Chinese officials have massive church demolished
Although Chinese officials said the 5 million Sanjiang Church was demolished because the church was bigger than allowed by its permit, activists say it is part of a campaign against churches taking place throughout Zhejiang province.
Los Angeles Times
BEIJING — One of the largest churches in the Chinese coastal city of Wenzhou, an 85,000-square-foot edifice with soaring cathedral ceilings, stained glass and spires dominating the landscape, was demolished Monday on orders of Communist Party authorities.
Chinese officials said the demolition of the $5 million Sanjiang Church was ordered because the church was four times the size for which the building had been permitted. However, activists say it is part of a campaign against churches taking place throughout Zhejiang province.

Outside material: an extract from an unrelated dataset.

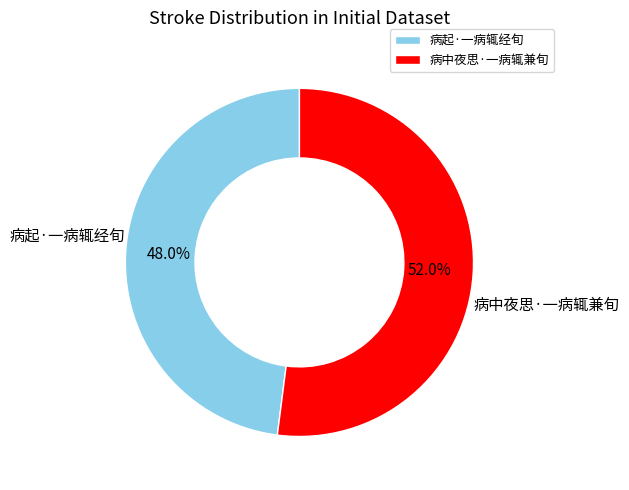

Which category has the biggest portion of the pie?

病中夜思·一病辄兼旬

The demolition ended a monthlong standoff between authorities and parishioners, who had been staging a vigil to protect their church.

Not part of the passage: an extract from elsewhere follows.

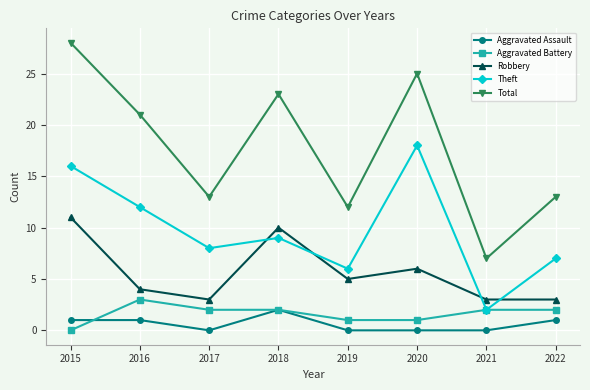

What is the difference between the second highest and minimum values in the Theft series?

14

“Everybody was crying,” said a 25-year-old churchgoer who gave her name as Yu Xinwei. She watched the demolition Monday with other worshippers from behind the police barricades that girded the church.
“You have no idea how hard it was for us to build that church. It took 12 years. We couldn’t even dare pray for a miracle to reverse the course.”
As many as a dozen churches in Zhejiang province, where Wenzhou is located, have received orders for demolition or to remove their crosses, according to activists.
ChinaAid, a Texas-based rights organization focusing on persecution of Christians, reported that the campaign against the churches was led by a provincial party secretary, Xia Baolong, who complained that crosses were “too conspicuous and too flashy.”
Religion is closely regulated in China. But unlike other churches that ran into trouble with authorities, Sanjiang was part of the official Three-Self Patriotic Movement, China’s only state-sanctioned Protestant church.
Officials from Yongjia county told local media Tuesday that the church was demolished because it was built four times larger than the permit it received and in addition had a large underground-parking lot.
The demolition, officials were quoted as saying, “was in accordance with law and demonstrated the spirit of rule of law and fairness.”